**WHAT YOU SHOULD DO**:
Copy the complete listing that follows, letter for letter.

**SUPPLIED DATA**:
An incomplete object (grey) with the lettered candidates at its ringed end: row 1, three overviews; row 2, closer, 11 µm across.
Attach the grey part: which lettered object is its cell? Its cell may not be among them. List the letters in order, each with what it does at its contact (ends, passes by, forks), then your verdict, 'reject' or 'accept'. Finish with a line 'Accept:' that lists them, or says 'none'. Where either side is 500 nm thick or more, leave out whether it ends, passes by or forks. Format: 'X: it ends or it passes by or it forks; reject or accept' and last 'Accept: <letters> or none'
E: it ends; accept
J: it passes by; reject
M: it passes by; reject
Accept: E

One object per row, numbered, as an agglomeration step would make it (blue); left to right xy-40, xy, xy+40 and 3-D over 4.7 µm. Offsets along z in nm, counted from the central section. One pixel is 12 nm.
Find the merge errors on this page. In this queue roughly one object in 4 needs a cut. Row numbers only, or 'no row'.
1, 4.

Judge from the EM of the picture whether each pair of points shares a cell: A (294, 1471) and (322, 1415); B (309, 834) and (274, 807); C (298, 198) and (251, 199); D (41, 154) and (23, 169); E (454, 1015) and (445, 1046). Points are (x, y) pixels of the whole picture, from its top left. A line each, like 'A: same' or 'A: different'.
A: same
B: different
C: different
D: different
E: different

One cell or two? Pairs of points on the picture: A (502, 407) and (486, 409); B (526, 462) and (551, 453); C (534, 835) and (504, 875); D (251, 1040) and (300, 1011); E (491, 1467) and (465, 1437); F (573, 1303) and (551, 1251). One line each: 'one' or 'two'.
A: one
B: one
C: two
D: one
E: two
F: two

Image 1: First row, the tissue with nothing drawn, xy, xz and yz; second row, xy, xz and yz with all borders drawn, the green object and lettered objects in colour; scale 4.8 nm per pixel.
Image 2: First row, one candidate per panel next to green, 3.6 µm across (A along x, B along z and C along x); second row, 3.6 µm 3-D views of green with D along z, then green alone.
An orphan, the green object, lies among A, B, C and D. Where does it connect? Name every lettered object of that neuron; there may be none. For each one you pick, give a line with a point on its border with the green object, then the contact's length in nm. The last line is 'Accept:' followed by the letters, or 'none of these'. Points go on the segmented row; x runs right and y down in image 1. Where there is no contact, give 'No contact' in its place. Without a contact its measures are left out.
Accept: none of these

**ANSWER BOX**:
An incomplete object (grey) with the lettered candidates at its ringed end: row 1, three overviews; row 2, closer, 11 µm across.
Attach the grey part: which lettered object is its cell? Its cell may not be among them. List the letters in order, each with what it does at its contact (ends, passes by, forks), then your verdict, 'reject' or 'accept'. Finish with a line 'Accept:' that lists them, or says 'none'. Where either side is 500 nm thick or more, leave out whether it ends, passes by or forks. Format: 'X: it ends or it passes by or it forks; reject or accept' and last 'Accept: <letters> or none'
E: it ends; accept
J: it passes by; reject
M: it passes by; reject
Accept: E

One object per row, numbered, as an agglomeration step would make it (blue); left to right xy-40, xy, xy+40 and 3-D over 4.7 µm. Offsets along z in nm, counted from the central section. One pixel is 12 nm.
Find the merge errors on this page. In this queue roughly one object in 4 needs a cut. Row numbers only, or 'no row'.
1, 4.

Judge from the EM of the picture whether each pair of points shares a cell: A (294, 1471) and (322, 1415); B (309, 834) and (274, 807); C (298, 198) and (251, 199); D (41, 154) and (23, 169); E (454, 1015) and (445, 1046). Points are (x, y) pixels of the whole picture, from its top left. A line each, like 'A: same' or 'A: different'.
A: same
B: different
C: different
D: different
E: different

One cell or two? Pairs of points on the picture: A (502, 407) and (486, 409); B (526, 462) and (551, 453); C (534, 835) and (504, 875); D (251, 1040) and (300, 1011); E (491, 1467) and (465, 1437); F (573, 1303) and (551, 1251). One line each: 'one' or 'two'.
A: one
B: one
C: two
D: one
E: two
F: two

Image 1: First row, the tissue with nothing drawn, xy, xz and yz; second row, xy, xz and yz with all borders drawn, the green object and lettered objects in colour; scale 4.8 nm per pixel.
Image 2: First row, one candidate per panel next to green, 3.6 µm across (A along x, B along z and C along x); second row, 3.6 µm 3-D views of green with D along z, then green alone.
An orphan, the green object, lies among A, B, C and D. Where does it connect? Name every lettered object of that neuron; there may be none. For each one you pick, give a line with a point on its border with the green object, then the contact's length in nm. The last line is 'Accept:' followed by the letters, or 'none of these'. Points go on the segmented row; x runs right and y down in image 1. Where there is no contact, give 'No contact' in its place. Without a contact its measures are left out.
Accept: none of these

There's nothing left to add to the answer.